## WHAT YOU SHOULD DO
Copy out the records below, swapping every "Ментол" for "Камфора" and leaving all other text as it stands.

Saved entries

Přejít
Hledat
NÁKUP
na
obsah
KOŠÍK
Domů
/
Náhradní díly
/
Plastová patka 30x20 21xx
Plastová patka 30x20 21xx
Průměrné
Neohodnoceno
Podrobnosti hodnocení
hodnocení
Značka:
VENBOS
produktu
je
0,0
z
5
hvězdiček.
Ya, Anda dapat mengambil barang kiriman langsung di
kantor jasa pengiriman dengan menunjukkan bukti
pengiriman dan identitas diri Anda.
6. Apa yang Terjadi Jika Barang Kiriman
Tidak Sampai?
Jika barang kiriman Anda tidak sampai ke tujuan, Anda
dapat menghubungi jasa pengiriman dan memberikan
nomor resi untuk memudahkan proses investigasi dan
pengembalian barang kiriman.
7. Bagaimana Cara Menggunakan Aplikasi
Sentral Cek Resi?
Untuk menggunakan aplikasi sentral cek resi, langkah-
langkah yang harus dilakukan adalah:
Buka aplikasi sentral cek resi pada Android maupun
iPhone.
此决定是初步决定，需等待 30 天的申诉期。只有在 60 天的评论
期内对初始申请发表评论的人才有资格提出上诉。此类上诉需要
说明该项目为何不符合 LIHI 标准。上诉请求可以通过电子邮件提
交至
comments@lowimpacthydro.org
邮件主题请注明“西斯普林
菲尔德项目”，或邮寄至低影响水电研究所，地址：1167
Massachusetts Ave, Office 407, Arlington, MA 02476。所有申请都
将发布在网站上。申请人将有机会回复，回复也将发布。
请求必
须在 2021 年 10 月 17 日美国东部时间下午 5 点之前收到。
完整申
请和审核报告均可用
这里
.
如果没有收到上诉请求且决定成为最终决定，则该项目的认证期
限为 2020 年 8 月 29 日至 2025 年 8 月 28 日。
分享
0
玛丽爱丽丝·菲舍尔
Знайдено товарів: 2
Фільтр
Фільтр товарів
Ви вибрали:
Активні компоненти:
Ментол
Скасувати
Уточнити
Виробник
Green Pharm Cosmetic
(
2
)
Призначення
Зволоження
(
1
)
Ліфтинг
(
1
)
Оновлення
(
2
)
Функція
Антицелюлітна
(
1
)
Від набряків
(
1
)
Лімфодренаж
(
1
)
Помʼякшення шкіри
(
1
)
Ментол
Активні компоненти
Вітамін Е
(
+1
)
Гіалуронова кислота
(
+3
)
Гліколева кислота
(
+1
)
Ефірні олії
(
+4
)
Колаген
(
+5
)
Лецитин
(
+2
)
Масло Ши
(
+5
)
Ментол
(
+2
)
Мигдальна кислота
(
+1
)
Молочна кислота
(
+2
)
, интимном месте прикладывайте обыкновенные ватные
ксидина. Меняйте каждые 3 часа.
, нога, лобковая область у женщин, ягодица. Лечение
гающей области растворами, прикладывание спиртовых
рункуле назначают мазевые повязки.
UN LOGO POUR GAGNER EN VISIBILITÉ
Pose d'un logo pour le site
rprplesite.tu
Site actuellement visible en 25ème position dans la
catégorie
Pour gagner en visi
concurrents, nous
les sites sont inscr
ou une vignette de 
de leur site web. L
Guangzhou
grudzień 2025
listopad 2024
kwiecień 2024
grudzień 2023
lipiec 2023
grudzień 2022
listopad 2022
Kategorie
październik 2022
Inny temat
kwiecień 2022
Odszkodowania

## WRITTEN RESPONSE
Přejít
Hledat
NÁKUP
na
obsah
KOŠÍK
Domů
/
Náhradní díly
/
Plastová patka 30x20 21xx
Plastová patka 30x20 21xx
Průměrné
Neohodnoceno
Podrobnosti hodnocení
hodnocení
Značka:
VENBOS
produktu
je
0,0
z
5
hvězdiček.
Ya, Anda dapat mengambil barang kiriman langsung di
kantor jasa pengiriman dengan menunjukkan bukti
pengiriman dan identitas diri Anda.
6. Apa yang Terjadi Jika Barang Kiriman
Tidak Sampai?
Jika barang kiriman Anda tidak sampai ke tujuan, Anda
dapat menghubungi jasa pengiriman dan memberikan
nomor resi untuk memudahkan proses investigasi dan
pengembalian barang kiriman.
7. Bagaimana Cara Menggunakan Aplikasi
Sentral Cek Resi?
Untuk menggunakan aplikasi sentral cek resi, langkah-
langkah yang harus dilakukan adalah:
Buka aplikasi sentral cek resi pada Android maupun
iPhone.
此决定是初步决定，需等待 30 天的申诉期。只有在 60 天的评论
期内对初始申请发表评论的人才有资格提出上诉。此类上诉需要
说明该项目为何不符合 LIHI 标准。上诉请求可以通过电子邮件提
交至
comments@lowimpacthydro.org
邮件主题请注明“西斯普林
菲尔德项目”，或邮寄至低影响水电研究所，地址：1167
Massachusetts Ave, Office 407, Arlington, MA 02476。所有申请都
将发布在网站上。申请人将有机会回复，回复也将发布。
请求必
须在 2021 年 10 月 17 日美国东部时间下午 5 点之前收到。
完整申
请和审核报告均可用
这里
.
如果没有收到上诉请求且决定成为最终决定，则该项目的认证期
限为 2020 年 8 月 29 日至 2025 年 8 月 28 日。
分享
0
玛丽爱丽丝·菲舍尔
Знайдено товарів: 2
Фільтр
Фільтр товарів
Ви вибрали:
Активні компоненти:
Камфора
Скасувати
Уточнити
Виробник
Green Pharm Cosmetic
(
2
)
Призначення
Зволоження
(
1
)
Ліфтинг
(
1
)
Оновлення
(
2
)
Функція
Антицелюлітна
(
1
)
Від набряків
(
1
)
Лімфодренаж
(
1
)
Помʼякшення шкіри
(
1
)
Камфора
Активні компоненти
Вітамін Е
(
+1
)
Гіалуронова кислота
(
+3
)
Гліколева кислота
(
+1
)
Ефірні олії
(
+4
)
Колаген
(
+5
)
Лецитин
(
+2
)
Масло Ши
(
+5
)
Камфора
(
+2
)
Мигдальна кислота
(
+1
)
Молочна кислота
(
+2
)
, интимном месте прикладывайте обыкновенные ватные
ксидина. Меняйте каждые 3 часа.
, нога, лобковая область у женщин, ягодица. Лечение
гающей области растворами, прикладывание спиртовых
рункуле назначают мазевые повязки.
UN LOGO POUR GAGNER EN VISIBILITÉ
Pose d'un logo pour le site
rprplesite.tu
Site actuellement visible en 25ème position dans la
catégorie
Pour gagner en visi
concurrents, nous
les sites sont inscr
ou une vignette de 
de leur site web. L
Guangzhou
grudzień 2025
listopad 2024
kwiecień 2024
grudzień 2023
lipiec 2023
grudzień 2022
listopad 2022
Kategorie
październik 2022
Inny temat
kwiecień 2022
Odszkodowania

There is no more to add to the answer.